India may be faster in AI adoption than the US in 10 years: Zoho's Sridhar Vembu
Like how UPI became mass-scale in India, AI could also be the same, Zoho Corporation Co-founder and Chief Scientist, Sridhar Vembu said while speaking at the AI Impact Summit.
India may be faster in AI adoption than America in ten years, with its youthful, more optimistic population embracing the new wave of technology, Zoho Corporation Co-founder and Chief Scientist, Sridhar Vembu, said on Wednesday.
Like how UPI became mass-scale in India, AI could also be the same, Vembu said while speaking at the AI Impact Summit.
Citing the example of fibre optics, he said back in the 2000s American venture capitalists sold many "10s of billions (of dollars) into telecom companies, particularly fibre optics" and it is "everywhere in India" but not so in America.
"...in 10 years...India might be faster in terms of AI adoption than even America," Vembu said.
He further said the reason is that "we have a very youthful, optimistic population. We don't have a population that is very sceptical...which is a blessing."
Unlike the "unwilling crowd", he said, in India, the openness to accept and embrace AI is much higher.

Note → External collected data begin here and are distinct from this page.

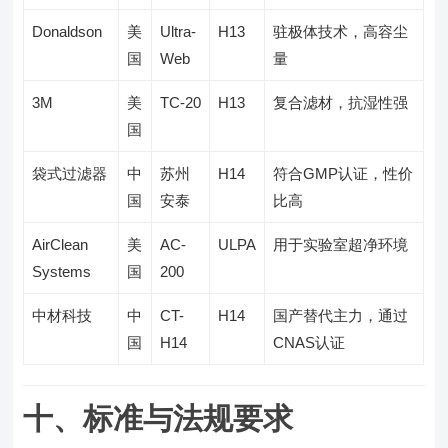
Donaldson
美
Ultra-
H13
驻极体技术，高容尘
国
Web
量
3M
美
TC-20
H13
复合滤材，抗湿性强
国
袋式过滤器
中
苏州
H14
符合GMP认证，性价
国
安泰
比高
AirClean
美
AC-
ULPA
用于实验室超净环境
Systems
国
200
中材科技
中
CT-
H14
国产替代主力，通过
国
H14
CNAS认证
十、标准与法规要求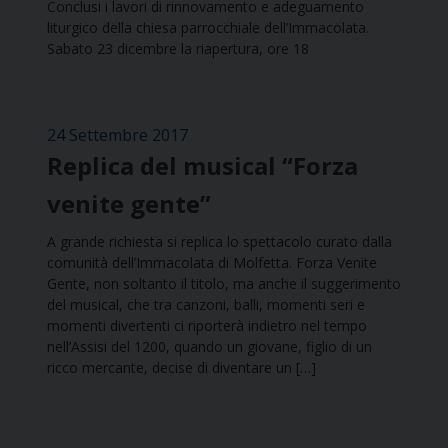
Conclusi i lavori di rinnovamento e adeguamento
liturgico della chiesa parrocchiale dell’Immacolata.
Sabato 23 dicembre la riapertura, ore 18
24 Settembre 2017
Replica del musical “Forza
venite gente”
A grande richiesta si replica lo spettacolo curato dalla
comunità dell’Immacolata di Molfetta. Forza Venite
Gente, non soltanto il titolo, ma anche il suggerimento
del musical, che tra canzoni, balli, momenti seri e
momenti divertenti ci riporterà indietro nel tempo
nell’Assisi del 1200, quando un giovane, figlio di un
ricco mercante, decise di diventare un […]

For the country to be ahead in AI, Vembu asked the young entrepreneurs and start-ups to "optimistically experiment" and keep learning from the challenges.
Vembu has been a vocal advocate of building deep technology capabilities from India, including investments in rural development initiatives and distributed engineering teams across smaller towns. Zoho’s own AI initiatives—embedded across its business software suite—reflect a broader push by Indian SaaS companies to integrate generative and contextual AI into customer relationship management, finance, HR and collaboration tools.
India’s demographic profile strengthens the argument for faster AI diffusion. With a median age under 30 and one of the world’s largest internet user bases, the country has repeatedly demonstrated an ability to leapfrog legacy systems. The rapid adoption of the Unified Payments Interface is often cited as an example of how digital public infrastructure, smartphone penetration and low-cost data combined to drive mass behavioural change in a short period.
As enterprises and startups experiment with AI-driven automation, vernacular language models and cost-efficient service delivery, India’s relatively lower legacy IT burden compared to developed economies could enable quicker integration of AI into new workflows.